ASSIGNMENT: One part of the entries below is wanted: the lines from the one containing "middle mcp: (483, 162)" through the one containing "thumb cmc: (801, 653)". Write those out exactly and nothing else.

Pose estimation data
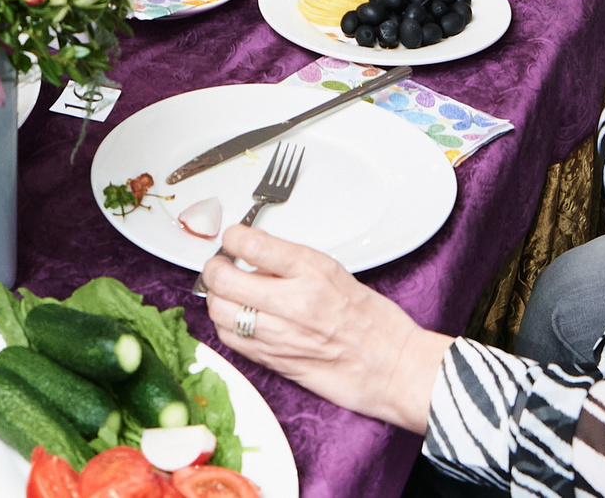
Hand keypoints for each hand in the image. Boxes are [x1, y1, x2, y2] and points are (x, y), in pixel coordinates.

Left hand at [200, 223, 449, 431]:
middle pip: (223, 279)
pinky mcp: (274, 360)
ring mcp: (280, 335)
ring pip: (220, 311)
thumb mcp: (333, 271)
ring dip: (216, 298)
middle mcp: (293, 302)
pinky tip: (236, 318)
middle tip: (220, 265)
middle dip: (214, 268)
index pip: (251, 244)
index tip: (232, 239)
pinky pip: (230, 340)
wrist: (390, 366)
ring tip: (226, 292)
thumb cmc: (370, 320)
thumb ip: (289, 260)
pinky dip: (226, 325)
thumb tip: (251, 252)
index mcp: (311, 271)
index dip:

* * *

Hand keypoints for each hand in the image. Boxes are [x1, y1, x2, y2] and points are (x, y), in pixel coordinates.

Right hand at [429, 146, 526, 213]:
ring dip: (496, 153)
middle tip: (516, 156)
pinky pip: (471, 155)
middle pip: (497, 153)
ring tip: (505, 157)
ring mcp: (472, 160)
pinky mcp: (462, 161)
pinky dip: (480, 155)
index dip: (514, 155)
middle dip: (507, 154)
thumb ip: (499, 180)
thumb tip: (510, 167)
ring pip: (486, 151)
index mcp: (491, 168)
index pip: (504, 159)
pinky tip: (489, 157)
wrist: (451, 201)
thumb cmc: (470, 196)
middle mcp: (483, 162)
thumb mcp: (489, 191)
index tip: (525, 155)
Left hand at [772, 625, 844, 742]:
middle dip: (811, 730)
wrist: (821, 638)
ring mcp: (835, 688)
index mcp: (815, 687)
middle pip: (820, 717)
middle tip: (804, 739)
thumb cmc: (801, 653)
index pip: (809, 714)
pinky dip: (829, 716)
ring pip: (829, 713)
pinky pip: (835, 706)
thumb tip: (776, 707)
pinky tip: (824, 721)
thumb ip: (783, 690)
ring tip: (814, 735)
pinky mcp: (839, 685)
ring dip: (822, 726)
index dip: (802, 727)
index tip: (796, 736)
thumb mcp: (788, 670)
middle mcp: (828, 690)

REPLY TO THE TASK:
middle mcp: (483, 162)
thumb mcp: (489, 191)
index tip: (525, 155)
Left hand at [772, 625, 844, 742]:
middle dip: (811, 730)
wrist: (821, 638)
ring mcp: (835, 688)
index mcp: (815, 687)
middle pip: (820, 717)
middle tip: (804, 739)
thumb cmc: (801, 653)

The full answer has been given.